**The problem**
Let the output be exactly the lines from the one containing "# Paramètres des fonctions" through the end of the records below, both included.
(Beginning of Input data)
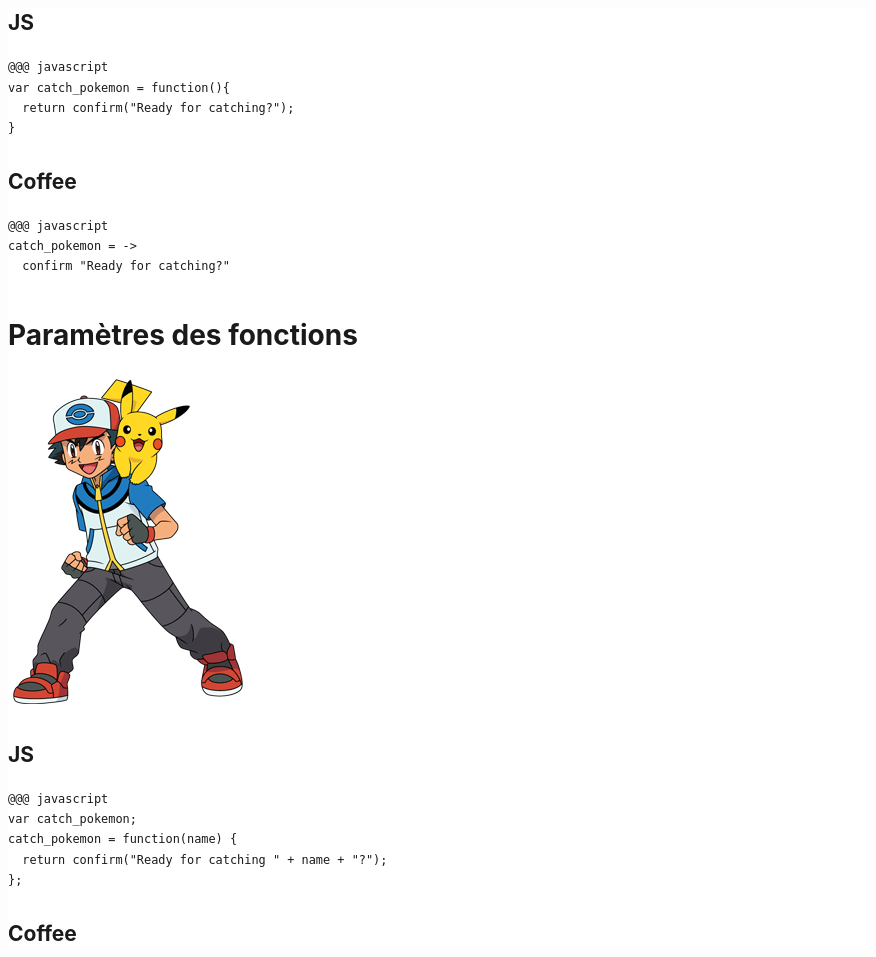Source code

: <!SLIDE bullets transition=turnUp>

## JS

    @@@ javascript
    var catch_pokemon = function(){
      return confirm("Ready for catching?");
    }

## Coffee

    @@@ javascript
    catch_pokemon = ->
      confirm "Ready for catching?"

<!SLIDE bullets transition=turnUp>

# Paramètres des fonctions

![sacha02](sacha02.png)

<!SLIDE bullets transition=turnUp>

## JS

    @@@ javascript
    var catch_pokemon;
    catch_pokemon = function(name) {
      return confirm("Ready for catching " + name + "?");
    };

## Coffee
(End of Input data)
**Solution to this task**
# Paramètres des fonctions

![sacha02](sacha02.png)

<!SLIDE bullets transition=turnUp>

## JS

    @@@ javascript
    var catch_pokemon;
    catch_pokemon = function(name) {
      return confirm("Ready for catching " + name + "?");
    };

## Coffee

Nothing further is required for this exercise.